+++ Verilen metin

Bahçeli: Erdoğan'ın cumhurbaşkanlığı adaylığı bal gibi buz gibi Anayasa'ya uygundur
11:04 31.01.2023 (güncellendi: 13:43 31.01.2023)
© AABahçeli
© AA
Abone ol
MHP lideri Bahçeli, "Erdoğan'ın cumhurbaşkanlığı adaylığı bal gibi buz gibi Anayasa'ya uygundur" dedi.
Bahçeli, MHP TBMM Grup Toplantısı'nda konuştu:
"Sürekli körüklenen karalama kampanyalarının, sürekli gündemde tutulan karanlık senaryoların müellif ve müteahhitlerinin, zamanı geldiğinde hem vallahi hem billahi burunlarından fitil fitil getireceğimizi de herkes bilmelidir. Kötüleri ve kötülükleri unutursak kanımız kurusun. Yok öyle üç kuruşa beş köfte, saman altından su yürütüp saklandıkları deliklerden bağrımıza taş atanların yakasından bizzat büyük Türk milleti tutacaktır. Millet kendi eserine, sevdasından deliye dönmüş MHP'ye duasıyla desteğiyle dev gibi iradesiyle sahip çıkacaktır. Hiç kimse boşuna hayal kurmasın, boş yere hesap yapmasın. MHP, içinde milletin olmadığı, milli ve manevi değerlerin yer almadığı hiçbir hedefi kabul etmez, etmeyecektir. MHP aslını inkar etmez, etmeyecektir. Bizi meşgul edip Türkiye üzerinde oyun kuracağını zanneden, siyaseti sokak dedikodusuna çeviren, davamızın iffetine çamur atmaya kalkışan, bozkurdu çakala boğdurmak için fırsat kollayan ahmaklara, asalaklara, aşağıların da aşağısına yuvarlanmış arsızlara en küçük geri adımımız söz konusu olursa diyorum ki, gök girsin kızıl çıksın. Hepsine birden de meydan okuyorum."

++++++

» Yapılacak iş
Bahçeli'nin MHP grup toplantısındaki konuşmasını aktaran haberi, son cümlesinden sonra başlayarak sürdürür müsünüz? Aşağıdaki satırlara ihtiyacınız olmayacak.

+++ Veriler

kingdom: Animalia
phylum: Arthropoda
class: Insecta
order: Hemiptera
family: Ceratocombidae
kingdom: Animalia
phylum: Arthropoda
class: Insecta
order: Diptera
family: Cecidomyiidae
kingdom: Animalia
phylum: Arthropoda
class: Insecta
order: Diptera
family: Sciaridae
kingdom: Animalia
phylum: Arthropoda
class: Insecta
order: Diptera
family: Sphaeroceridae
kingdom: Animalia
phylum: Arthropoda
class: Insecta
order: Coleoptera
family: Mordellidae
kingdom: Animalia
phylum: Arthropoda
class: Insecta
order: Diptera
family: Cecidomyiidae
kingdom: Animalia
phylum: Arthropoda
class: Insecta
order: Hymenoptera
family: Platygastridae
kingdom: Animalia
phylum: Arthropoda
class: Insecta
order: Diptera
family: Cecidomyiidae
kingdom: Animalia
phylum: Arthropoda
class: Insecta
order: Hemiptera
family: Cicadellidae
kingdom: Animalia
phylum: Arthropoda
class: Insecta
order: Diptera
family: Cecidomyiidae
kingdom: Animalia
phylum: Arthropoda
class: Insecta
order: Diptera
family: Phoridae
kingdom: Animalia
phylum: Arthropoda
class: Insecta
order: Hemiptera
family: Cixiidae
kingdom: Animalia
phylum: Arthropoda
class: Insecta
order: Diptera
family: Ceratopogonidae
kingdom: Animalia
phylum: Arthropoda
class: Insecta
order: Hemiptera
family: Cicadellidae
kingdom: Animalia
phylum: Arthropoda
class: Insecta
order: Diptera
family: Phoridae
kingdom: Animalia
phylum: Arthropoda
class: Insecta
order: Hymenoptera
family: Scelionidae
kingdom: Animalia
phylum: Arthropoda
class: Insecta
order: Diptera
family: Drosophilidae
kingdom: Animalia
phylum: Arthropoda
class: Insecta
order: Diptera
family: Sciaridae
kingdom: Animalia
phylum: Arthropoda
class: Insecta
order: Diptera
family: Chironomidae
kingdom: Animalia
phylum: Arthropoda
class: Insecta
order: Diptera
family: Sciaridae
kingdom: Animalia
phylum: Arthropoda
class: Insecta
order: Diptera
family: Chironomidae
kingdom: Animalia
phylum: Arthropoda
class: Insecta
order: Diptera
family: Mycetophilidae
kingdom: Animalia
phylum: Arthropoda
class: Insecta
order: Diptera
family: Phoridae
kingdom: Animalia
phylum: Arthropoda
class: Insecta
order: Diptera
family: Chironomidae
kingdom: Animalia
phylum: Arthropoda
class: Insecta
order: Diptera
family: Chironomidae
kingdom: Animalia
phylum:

++++++

» Görevin yanıtı
'Bize kan sıçratmak isteyenlerin alayının elinde şehitlerimizin kanı var'
MHP lideri Bahçeli, etraflarında dolaşanları gördüklerini, zehir ve zillet saçanları anbean takip ettiklerini söyleyerek, "Fitne yayan siyasetçileri, sözde gazetecileri, sosyal medya farelerini, ülkeden korkakça kaçmış şerefsizleri, FETÖ'cü hainleri, bölücü mihrakları, dış bağlantılı casusları, köksüzleri, kimliksizleri, millet ve milliyet hasımlarını rezil rüsva etmek için uygun zamanı sabrın gücüyle Allah'ın inayetiyle milletimizin metanetiyle bekliyoruz. Bize kan sıçratmak isteyenlerin alayının elinde, yüzünde yakasında ve vicdanında şehitlerimizin kanı vardır." şeklinde konuştu.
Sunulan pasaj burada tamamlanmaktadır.